The degree to which strain, relative to other factors known to induce muscle myofiber differentiation such as engineering cell alignment through topographical patterns (e.g., grooves, pillars, and wrinkles) on 2D substrata, affected our observations is an important point to consider.3 We note that although μMACs present cells with a uniform hydrogel ECM, straining provides both mechanical and steric directional cues to encapsulated cells, as the straining of the hydrogel induces anisotropy in the hydrogel microstructure that the cells may be able to sense. To ensure the suitability of μMACs for long-term culture, degradation of the GelMA hydrogels was assessed because proteolytic enzymes (e.g., gelatinase and collagenases) secreted by encapsulated cells can degrade GelMA. We quantified the volumes of hydrogel samples (with residual liquid removed) using optical microscopy (Supplementary Figure S12a) and found a gradual 10% reduction in GelMA volume over the first 2weeks. However, the mechanical properties of cell-laden hydrogels cultured over a range of times appeared to be unaffected by this GelMA degradation (Supplementary Figure S12b).

Conclusion

In summary, μMACs provide a useful platform for applying simultaneous, homogeneous, non-contact and well-controlled mechanical stimulation to cells in 3D culture. This platform overcomes challenges faced by existing 3D culture systems associated with sample handling, diffusion barriers, specimen variability and non-uniformity of mechanical loading. This system enabled the first-ever high strain testing of cells in a uniform 3D environment.
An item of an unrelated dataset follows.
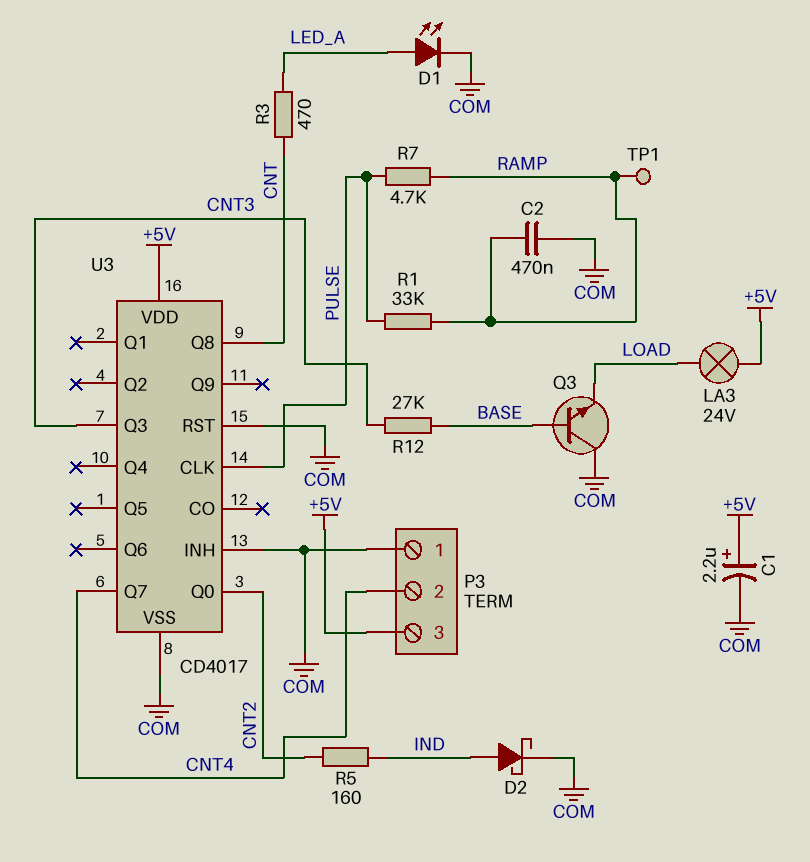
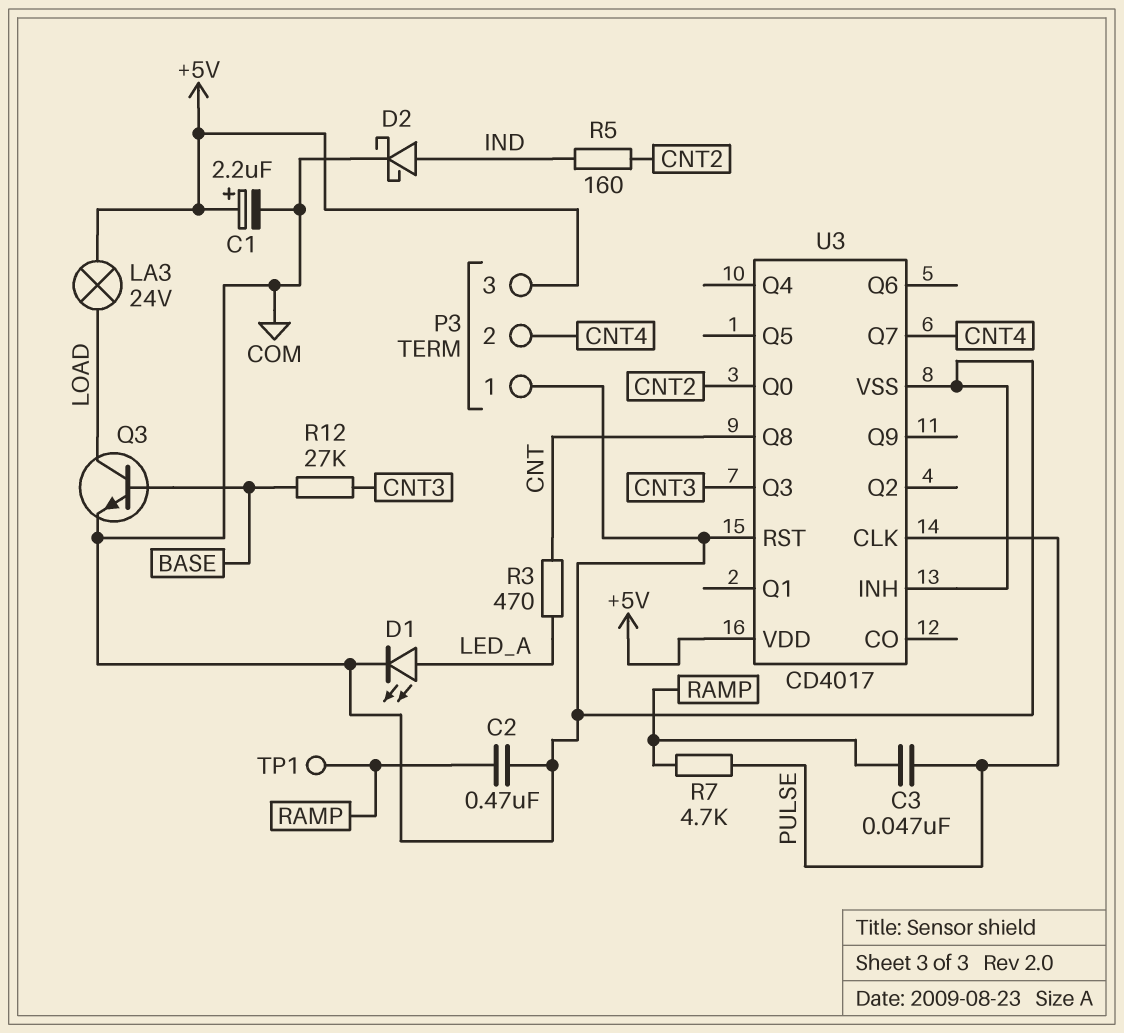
C3: none -> 47nF (PULSE, RAMP)
Q3: NPN (B BASE, C COM, E LOAD) -> NPN (B BASE, C LOAD, E COM)
R1: 33k (PULSE, RAMP) -> none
Extension to the mechanobiological responses of different cell types, ECM compositions and tissue types is straightforward. μMACs may be used as platforms for functional tissue engineering, drug screening and basic science, especially for cells at high strains. Overall, we believe that μMACs will continue to be useful in the dynamic characterization of mechanobiological responses of cells in 3D, and, more generally, as a tool for non-contact mechanical characterization of soft materials.